Nevertheless, Voelker said the practice wasn’t one he approved of.
“It was everyone in senior management,” he said. “When I saw it, I was not a happy camper… as you can expect, anytime you’ve got an organization of 220 employees that has been doing things a certain way for 25 years, it takes some time to change behaviors.”
Voelker said the 10-member board was trying to rein in the organization.
Harmon advised the organization to find a legitimate business purpose for expenses as part of his audit.
“We recommend KEMI adequately track the distribution and use of tickets, tables and registrations associated with all advertising, marketing and sponsorship activity to ensure transparency and accountability in its operations,” he wrote. “We further recommend KEMI use all benefits derived from its spending on advertising, marketing and sponsorship activity toward meeting its marketing and communication plan to ensure the most effective use of policyholder funds.”
KEMI president and chief executive Jon Stewart said in a statement that he accepted some of the auditor’s findings.
“In fact, prior to the audit being released, we made several changes to strengthen KEMI and address concerns that are referenced in the report,” he said. “We will continue to review the APA recommendations and determine what actions are necessary to ensure that we meet our dual role of being a state-created entity and a competitive insurance company.”
Stewart said the insurer has already taken several steps to correct issues that came up in the audit, including working with the Board and procurement experts to revise the organization’s procurement policies; creating a notification and approval process for contracts; revising internal procedures for procurement; implementing new contract management software; introducing mandatory procurement training for all management; and hiring a human resources consulting firm to ensure management structure conforms to HR best practices.

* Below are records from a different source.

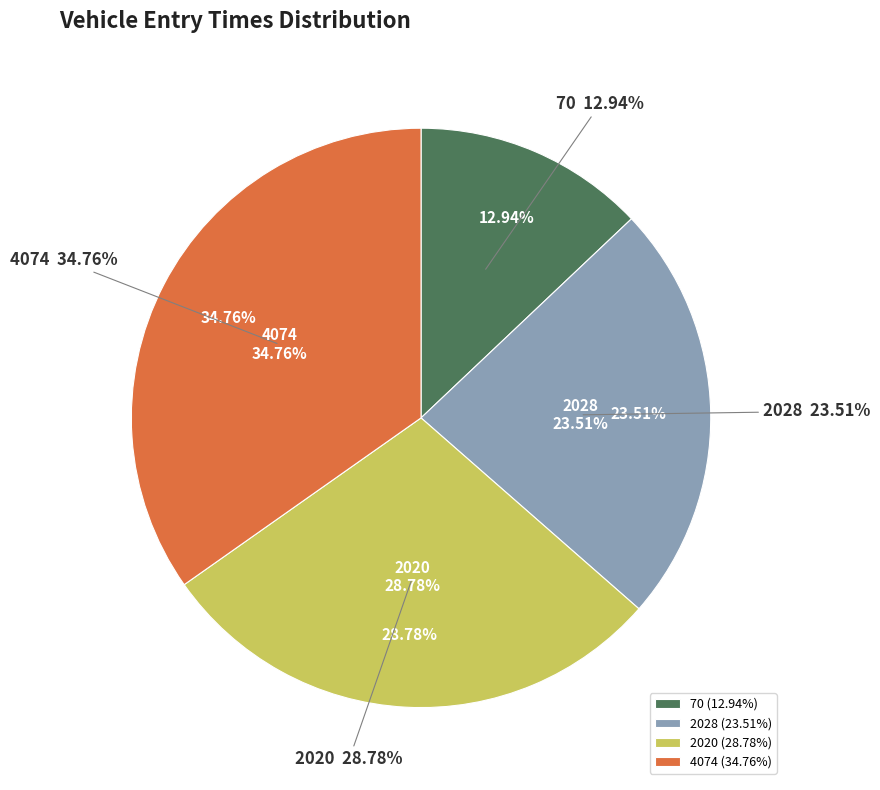

How much of the chart is everything except 70?

87.1%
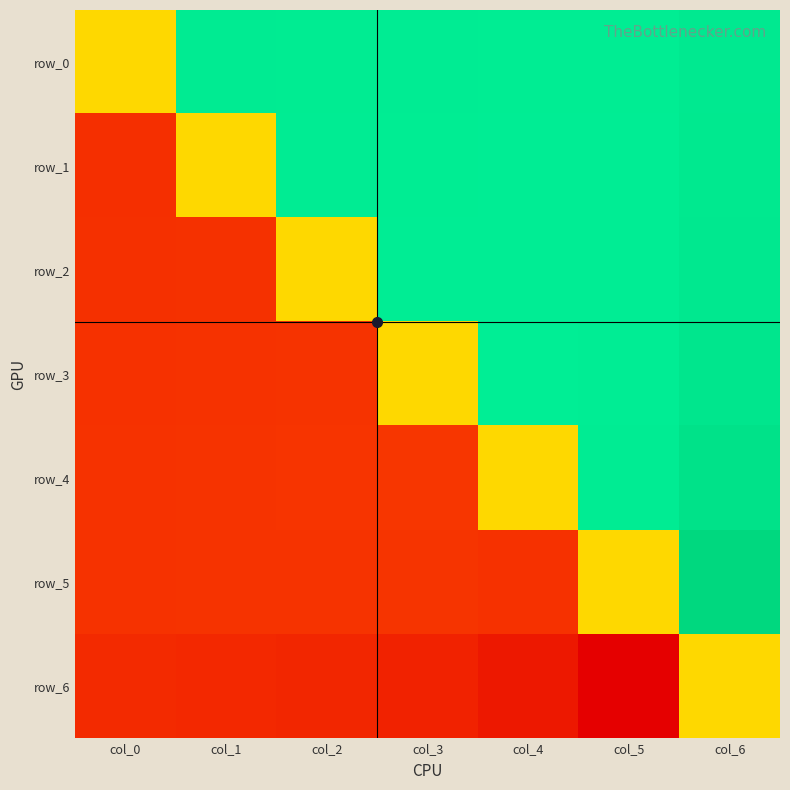

What is the highest value of the row_3 series?

1.6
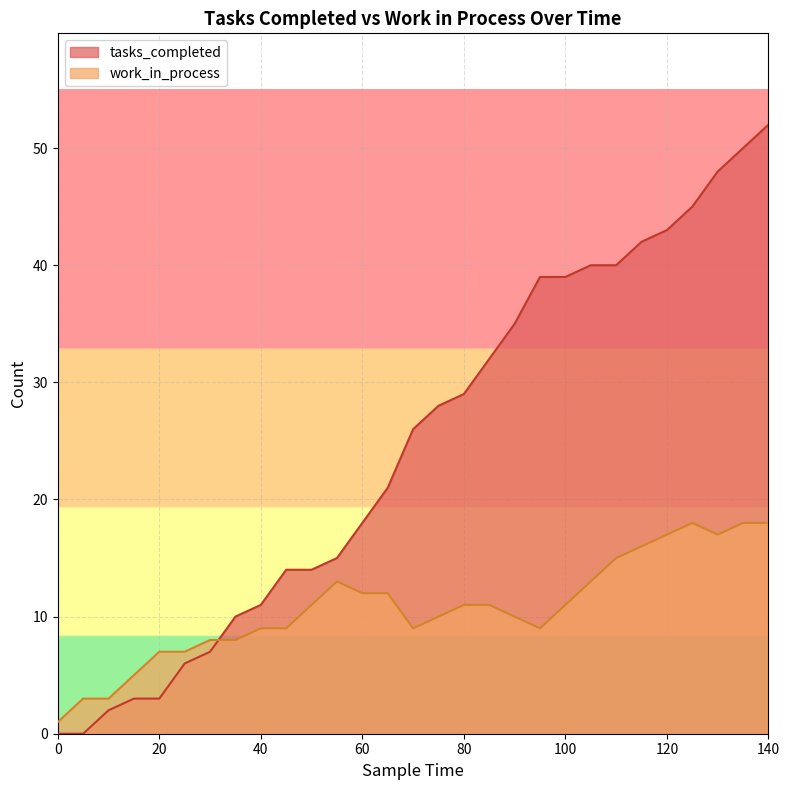

Rank the series by their maximum value, from lowest to highest.

work_in_process, tasks_completed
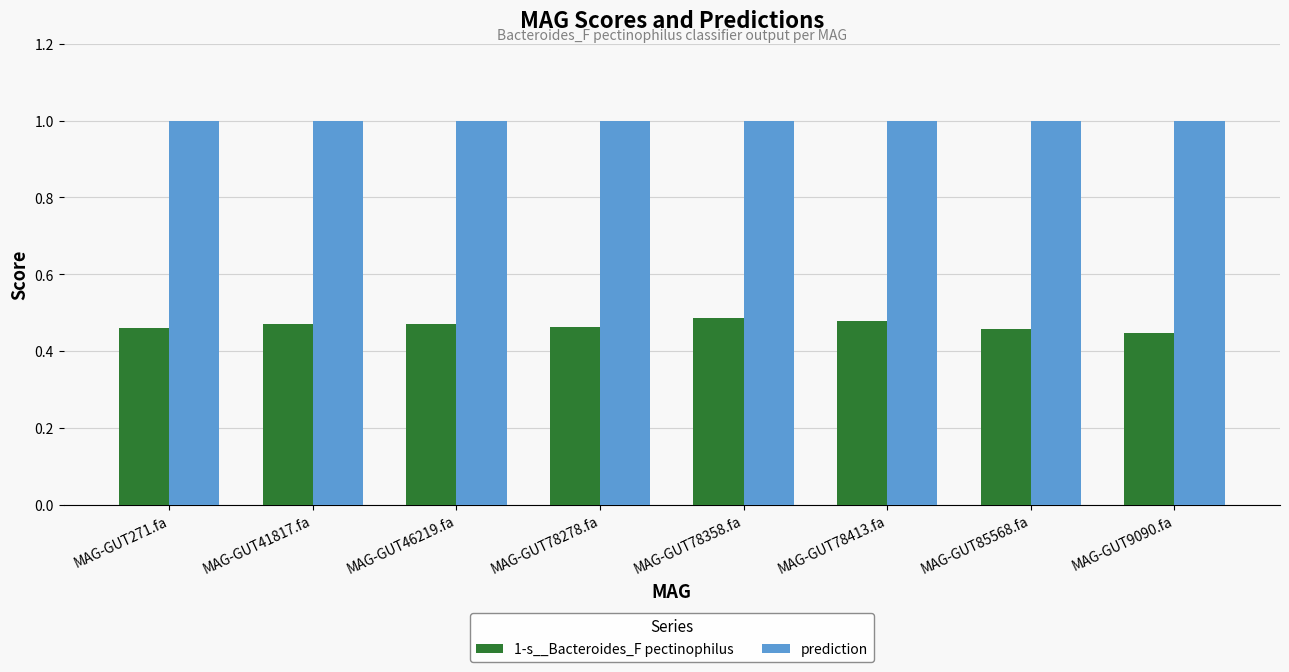

At how many categories does at least one series exceed 0?

8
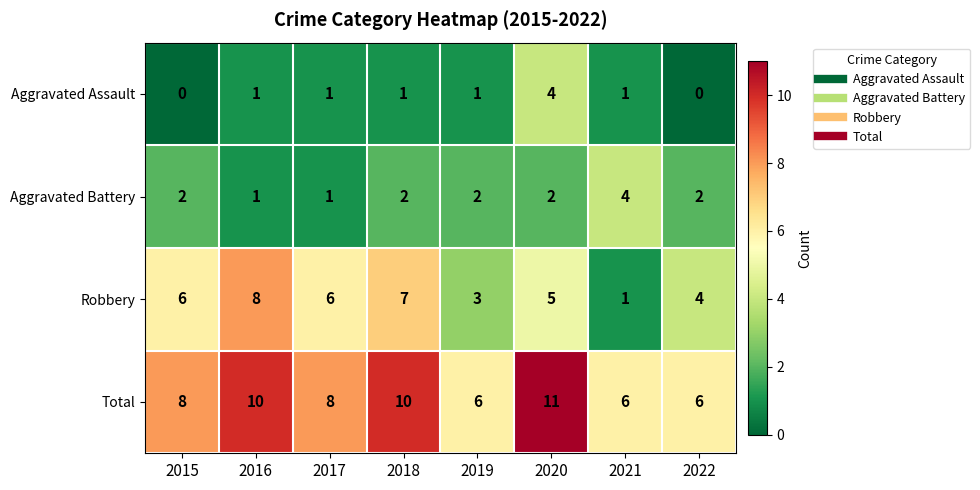

What is the difference between the second highest and second lowest values in the Total series?

4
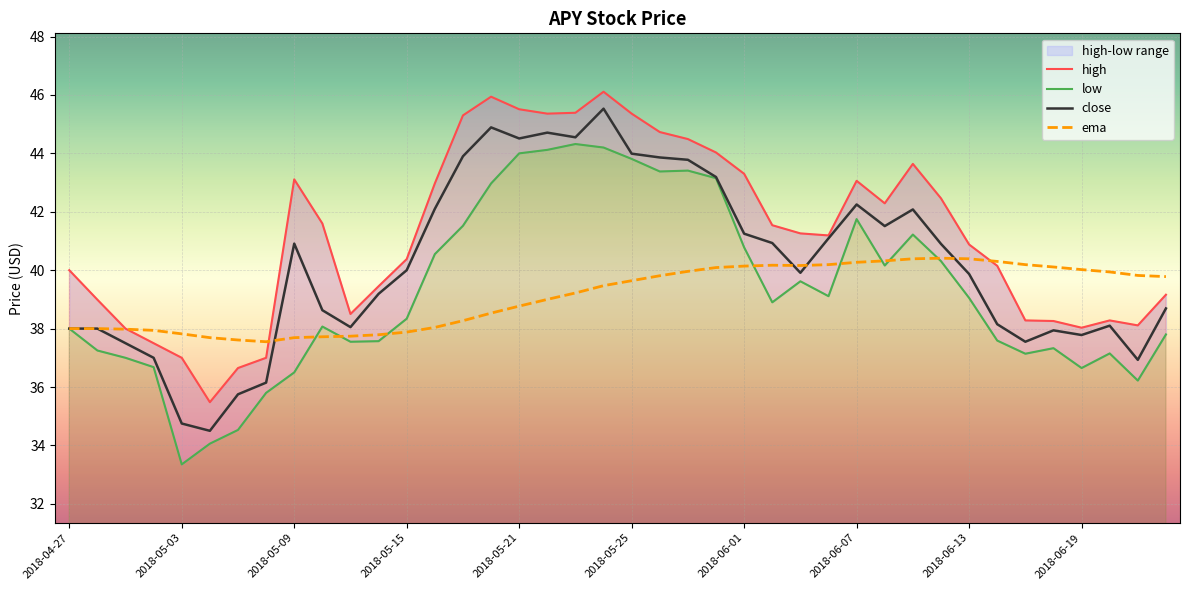

At which category does the chart reach its peak across all series?

2018-05-24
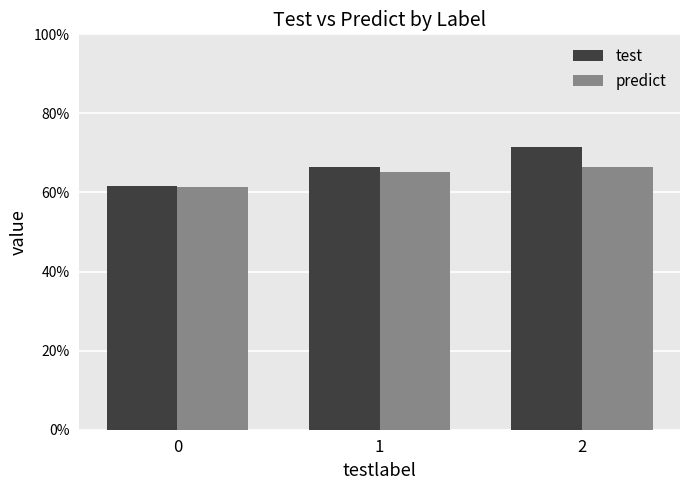

Which has a higher value, 0 or 1?

1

“Generally, we agree with many of the findings noted in the report regarding governance and internal controls. Our actions prior to the issuance of your report reflect the same,” Stewart said. “However, the findings related to marketing, advertising, and business development do not take into consideration that we are statutorily required to function as a competitive insurance carrier and that we strive to be a good corporate citizen. Many of the examples you note in the report may seem without a business purpose to a state-created entity but may bring value to a competitive insurance company.”
The KEMI board recommended that Stewart take a pay cut after a three-and-a-half hour closed-door meeting in Lexington with representatives of Harmon’s office and the state’s attorney general.
According to state databases, Stewart’s annual salary is listed as $445,438 for his role as CEO, a position he has held since 2012.
The board also recommended that Stewart’s long-term contract be replaced by a year-to-year contract on probation.
“The board has authorized the executive committee to work with Mr. Stewart to implement a probationary contract at a reduced salary for a one-year term, with opportunity for annual renewals,” the board said in a prepared statement. “As evidenced by the board’s audit request, we continually look for opportunities to make improvements for the benefit of Kentucky’s employers.”
No information was provided as to Stewart’s new salary.